PNAs act more slowly due to the need for intracellular delivery, yet their sequence-defined targeting minimizes off-target effects and reduces the likelihood of resistance, as mutations in essential genes impose high fitness costs [22]. These key distinctions are summarized in

Table 2. Comparison of antibacterial PNAs, antibacterial peptides, and traditional antibiotics.

Parameter	Antibacterial PNAs	ABPs	Traditional Antibiotics
Spectrum	Narrow; species/strain-specific [21,29,50]	Broad-spectrum [55]	Variable [1,5]
Mechanism	Antisense genetic inhibition [21,29]	Membrane disruption [72]	Diverse (cell wall, DNA, protein) [1,5]
Speed	Slow (requires uptake)	Very rapid	Variable
Resistance	Low; high fitness cost [22,29]	Moderate	High
Cytotoxicity	Very low	Possible at high doses	Variable
Delivery	Requires carriers	None	None
Reprogramming	High	Low	None

, which provides a direct comparison between antibacterial PNAs, antibacterial peptides, and traditional antibiotics across the main pharmacological parameters discussed.

These distinctions highlight PNAs as precision antibacterials with a favourable selectivity–resistance profile.

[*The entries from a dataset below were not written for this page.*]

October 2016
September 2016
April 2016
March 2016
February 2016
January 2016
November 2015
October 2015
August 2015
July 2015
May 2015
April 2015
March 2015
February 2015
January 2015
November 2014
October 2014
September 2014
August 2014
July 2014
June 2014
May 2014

Recent advances have also improved PNA delivery. CPP conjugates [39], DAB dendrimers bypassing SbmA [40], biomimetic nanoparticles coated with extracellular vesicles [20], synthetic siderophores [50], and non-peptidic vectors such as arginino-calix[4]arenes [49] have enhanced uptake, stability, and intracellular release. Backbone innovations, including miniPEG γ-modifications [27,28,41], have produced analogues with improved affinity, solubility, and potential self-permeability.

Despite the significant progress described in recent years, the biological activity of antibacterial PNAs is still largely observed at micromolar concentrations, which remain higher than those typically required for conventional antibiotics. Furthermore, challenges such as synthesis costs, biodistribution issues, and the lack of robust preclinical models [21,22,24] continue to limit progress. Nevertheless, the inherent advantages of PNAs, including the high specificity, modular design, rapid redesign capability, and the ability to access targets beyond classical pharmacology, position PNAs as highly promising candidates for next-generation antibacterials.